La armadura, fabricada por la mano de la Voluntad, era inquebrantable como su espíritu, ligera como su ánimo, transparente como su alma.
La Guerrera la vistió con orgullo ayudada por la Maestra. Contempló su reflejo en el espejo de bronce, satisfecha.
La Maestra se lo había enseñado todo. La postura correcta para apuntar el arma, la posición de disparo, la velocidad de recarga.

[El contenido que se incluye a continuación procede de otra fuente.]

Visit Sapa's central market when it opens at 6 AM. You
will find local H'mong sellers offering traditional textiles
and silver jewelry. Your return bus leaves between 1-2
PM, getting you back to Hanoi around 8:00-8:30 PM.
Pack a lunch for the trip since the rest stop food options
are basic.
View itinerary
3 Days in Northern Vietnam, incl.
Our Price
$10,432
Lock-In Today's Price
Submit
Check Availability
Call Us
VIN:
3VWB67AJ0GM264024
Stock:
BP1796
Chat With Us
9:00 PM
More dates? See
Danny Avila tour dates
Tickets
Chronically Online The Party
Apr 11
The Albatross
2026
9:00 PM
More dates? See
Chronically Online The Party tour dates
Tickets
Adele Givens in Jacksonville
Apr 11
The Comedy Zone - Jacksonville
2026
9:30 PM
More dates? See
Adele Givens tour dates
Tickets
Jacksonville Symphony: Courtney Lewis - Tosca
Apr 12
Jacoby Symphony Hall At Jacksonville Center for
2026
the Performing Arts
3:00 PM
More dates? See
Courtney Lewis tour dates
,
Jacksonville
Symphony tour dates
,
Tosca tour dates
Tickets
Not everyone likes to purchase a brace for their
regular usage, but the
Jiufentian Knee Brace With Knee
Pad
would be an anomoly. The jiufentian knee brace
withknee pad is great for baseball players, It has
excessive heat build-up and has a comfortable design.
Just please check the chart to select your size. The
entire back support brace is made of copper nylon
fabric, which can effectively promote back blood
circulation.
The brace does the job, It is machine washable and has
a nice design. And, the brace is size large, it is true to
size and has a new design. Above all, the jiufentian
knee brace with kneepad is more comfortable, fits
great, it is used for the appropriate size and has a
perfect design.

La Maestra se lo había dado todo. La certeza para aceptar su talento, la fortaleza para desarrollarlo, la resistencia para ejercerlo.
La naturaleza de la Guerrera había aportado la lucidez para aprender, el rigor para alcanzar el objetivo, la humildad para no jactarse de su capacidad. Por su naturaleza, la Maestra la había preferido por encima de otros que también lo habían intentado.
Aquel día, el día de la armadura, la Guerrera podría demostrar que era merecedora de la sabiduría de la Maestra.
La Guerrera saltó a la arena de combate, lista para la prueba. El arma vino a su encuentro, flotando desde el Cielo, y cayó en sus manos.
Era la hora.
Agresivos ofidios blancos serpentearon a su alrededor. Eran veloces como Viento. Colmillos punzantes en feroces fauces abiertas pronto rozaron yelmo y mordieron guantelete. Colas enroscadas en torno a su blindaje agitaron cascabeles.
La Guerrera demoró su acción, aguardando al instante preciso en que los ofidios fueran vulnerables. Confiaba en su protección, la armadura de la Voluntad. Confiaba en su aprendizaje, las palabras de la Maestra. La economía de movimientos era tan fundamental como la puntería. La respiración acompasada al ritmo del ataque era tan vital como la munición. La paciencia era tan esencial como el valor.
No tardaron los ofidios en aburrirse de una presa inmóvil. Se reagruparon apartados de ella, un cónclave venenoso.
Era el instante.
La Guerrera apuntó y disparó, un proyectil tras otro. Un proyectil, un corazón. Los ofidios blancos se derrumbaron, sin latido, en la arena que absorbía sus vidas. Sus cuerpos se consumieron hasta no ser más que pieles huecas de escamas níveas.
La Guerrera recogió su botín, y se arrodilló para recibir la bendición de la Maestra.